Operations: for example, for the feature "dam", an operation could be to raise the dam, which affects the level of water in the reservoir or the flow of water in a stream. The dam may also block navigation beyond that point upstream. These are the kinds of things we are getting at with operations. The operations themselves inherently specify attributes and relationships. So to just say that this is a separate category for classification - that is the way it sits right now in the standard, but I don't think that it's a long-term solution. Hopefully in some future time the classification can be based on operations, which then imply relations as well as attributes. They are the key to usefulness of data in a given application. A very important area - at least the committee thinks so.
This concept of feature operations, which is new, is frequently misunderstood, and I will just mention that it does not have to do with internal database operations like finding the length of an arc or the area of a polygon. It's not intended to be a functional classification in the sense of a purpose - transportation or something like that - but the actual behavior in the real world of a type of feature, what feature type really does. Currently, in most catalogs, that information only appears in the natural language part of the definition.
Let me say a little bit about the work that Andrea Rodriquez has been doing at University of Maine using the WordNet prototype. Semantic concepts are analogous to the object model for feature classification. In WordNet there are nouns that correspond to feature types. Adjectives are associated with attribute values. For example, "the car is red" - the red color is an attribute value. A verb normally corresponds to a feature operation. So we have natural language foundations for many of these concepts, and hopefully there is an automated way to retrieve some of that content when you are doing feature classification. And of course what Andrea is working on particularly is attribute similarity in GIS databases, not to find terms that are exactly equivalent, but how close they are to the same meaning as something that you will find somewhere else. There are also synonyms (alias terms) and different senses of the same term, part-whole relations and "is_a" relations in the semantics of WordNet. WordNet is a project of Princeton University; it is much broader than GIS and has to do with all terms.
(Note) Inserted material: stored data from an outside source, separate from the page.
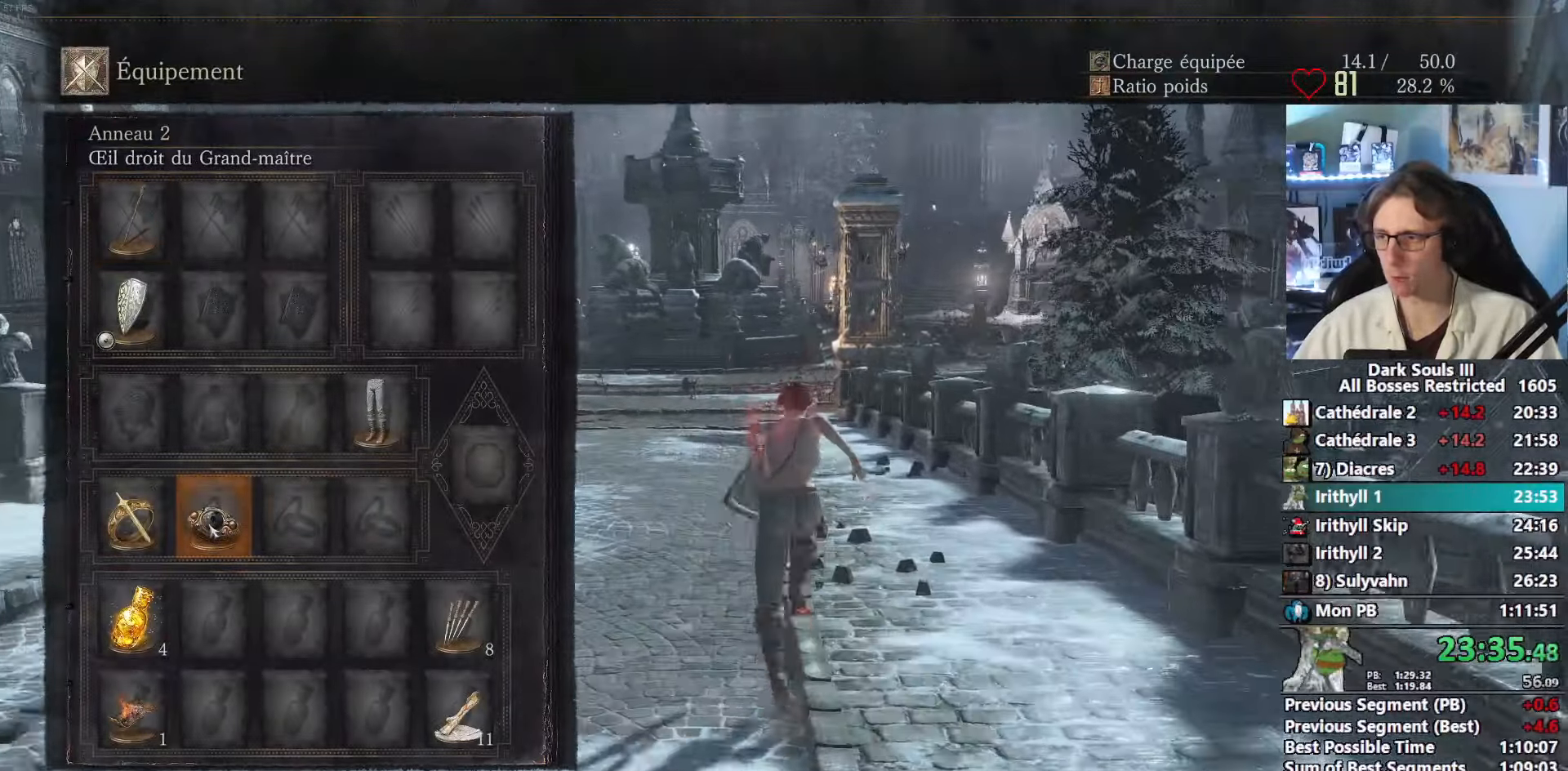
{"keys": ["space", "z"], "mouse": []}
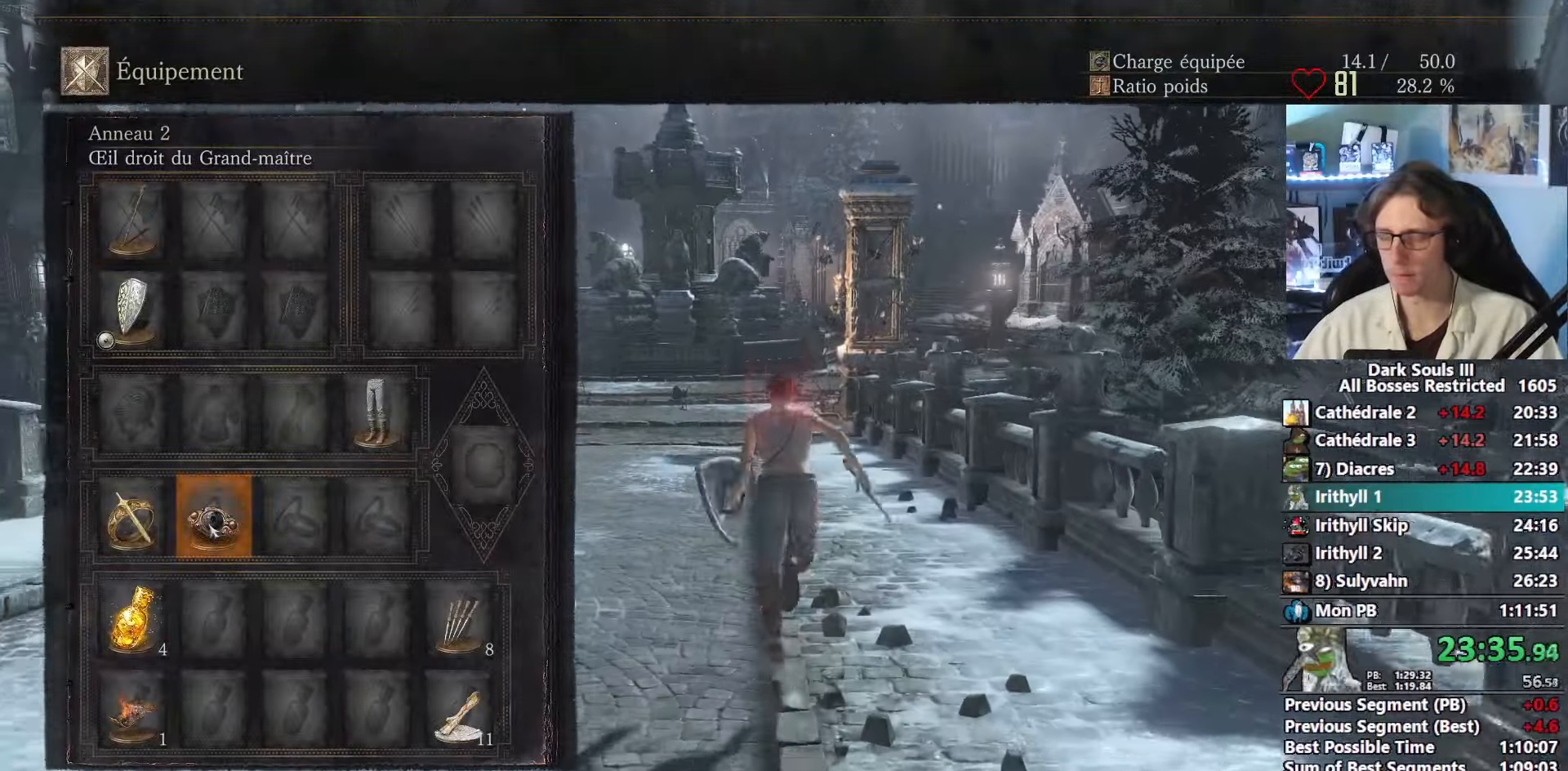
{"keys": ["space", "z"], "mouse": [], "events": []}
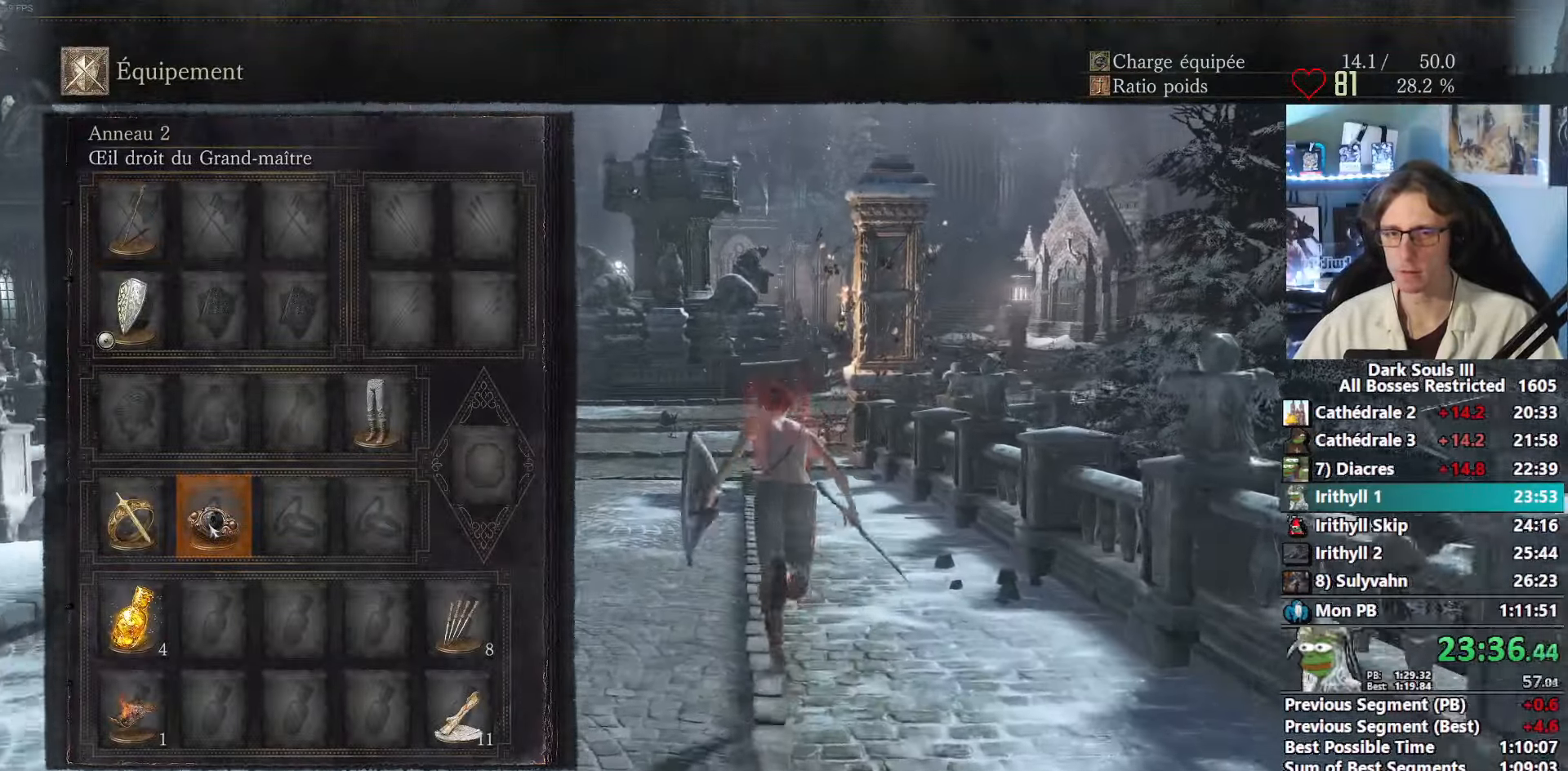
{"keys": ["space", "z"], "mouse": [], "events": []}
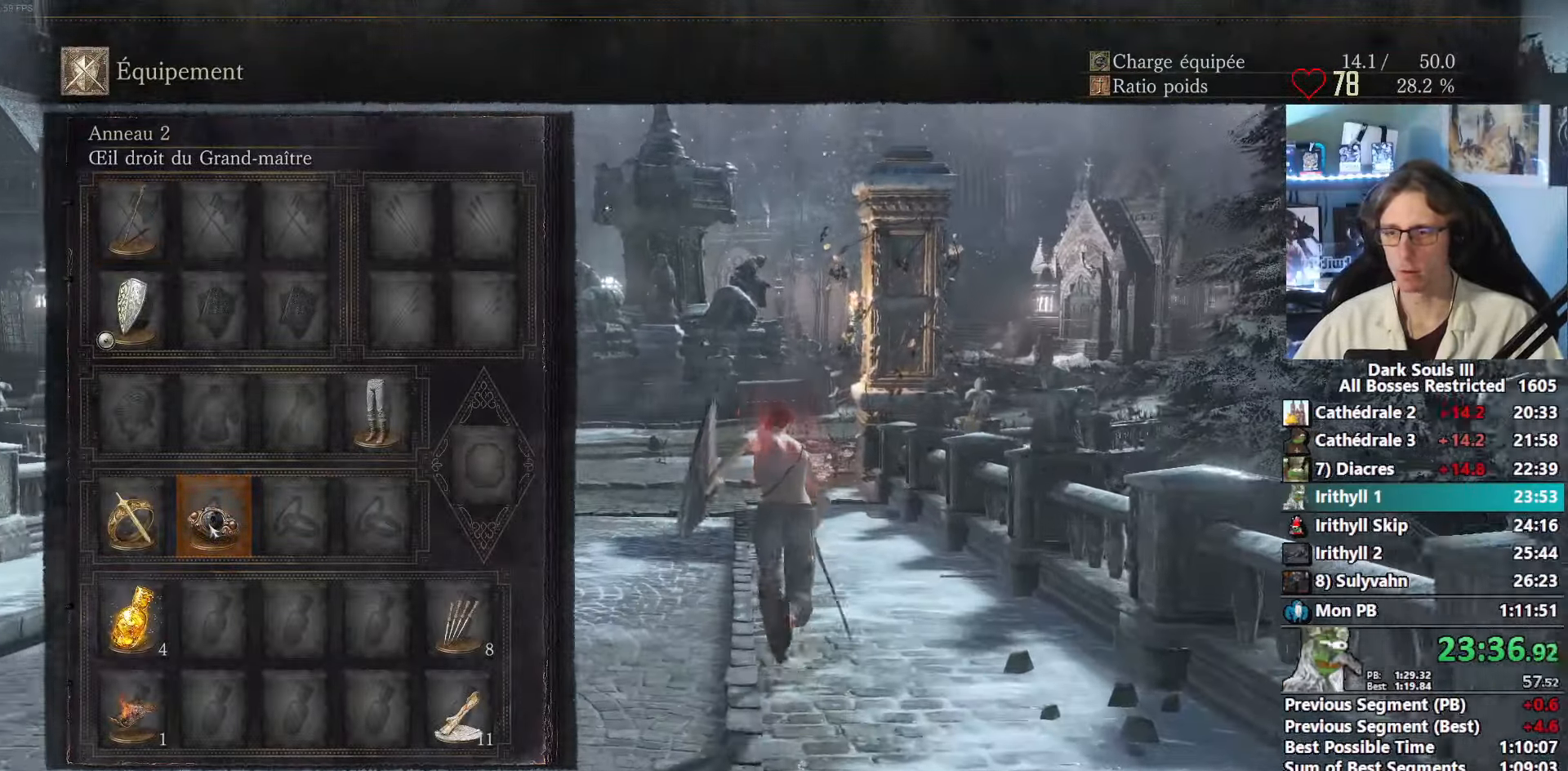
{"keys": ["space", "z"], "mouse": [], "events": []}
The application of this to gazetteer information: there is a need, I think, for explicit definitions of feature types. Some gazetteers have them and some don't. The GNIS has very useful definitions, and they intentionally say that maybe this isn't your definition of what this feature type is, but it's how we are using it in this gazetteer. I think that some of these concepts from the standard can enrich the content of feature classification in a gazetteer, and in a similar way it's important to apply standards for spatial location and quality to gazetteer systems.
In terms of enriching content, the attributes of feature types - generalization, multiple inheritance, part-whole relations, feature operations, and terms that have multiple meanings - can be included in a gazetteer, I think. For the attributes we probably want to develop templates. Gazetteers now have population in them, but if you look you don't see - at least, I didn't see - much else there in terms of attributes. There could be a whole lot more attribute information, of course, in such a system.
Every time someone sits down to do a feature classification, they come out with some sort of hierarchical structure. The SDTS standard committee intentionally tried to resist that tendency - unsuccessfully I guess. But one thing that we can look at more carefully is whether the properties are exactly inherited between the subclasses in a hierarchical scheme. If they are, then you have some more information by having a hierarchy, and if they're not, you don't really add anything to the information than it would have otherwise. Unless someone is familiar with that hierarchy and knows where to look for something, the hierarchy should be rigorous. Multiple inheritance - a feature type "canal" is a "water feature", "cultural feature", and also "transportation feature",depending on what you are interested in - you should be able to find under any of those categories.
Part-whole relations: we have some examples of political subdivisions and transport networks. These are not hierarchical. You shouldn't confuse the part-whole relations with the hierarchical classification scheme. Some of these hierarchies are spatially defined and others are not. Feature operations can help with searching for features relevant to a given purpose. For example, that dam is a barrier to navigation. There are other things that don't have anything else to do with dams as they are being classified, but may also be barriers to navigation. Of course, someone with a navigation application would be very interested in that aspect of them.
In SDTS we had some "included terms", or the alias list, so that a "bank" could be either a building or a land formation, depending on what you were looking for or interested in. "Place": I don't know if this is still true, but at that time the USGS and the Census did not agree on the definition of "place", and yet to both of them it is a very critical concept. So we need in some cases to have multiple references or some sort of catalog of senses of these terms. So you can say that you mean "place" in the Census Bureau's sense of that term or the USGS sense of it, and have those senses be explicitly defined.
So, in conclusion, emergent international standards do provide, I think, frameworks for representing feature classifications and locations and time - there is also a temporal schema in the ISO standards. Richer and more useful information content can result from the application of this kind of standard to gazetteer design, but - and then one more thought that I'd like to leave with you, and I'll be looking forward to this and listening and trying to learn as much as I can for the next couple of days - what lessons can we learn as standards developers from digital gazetteer work for the design and the future of standards for geographic information?
Thank you.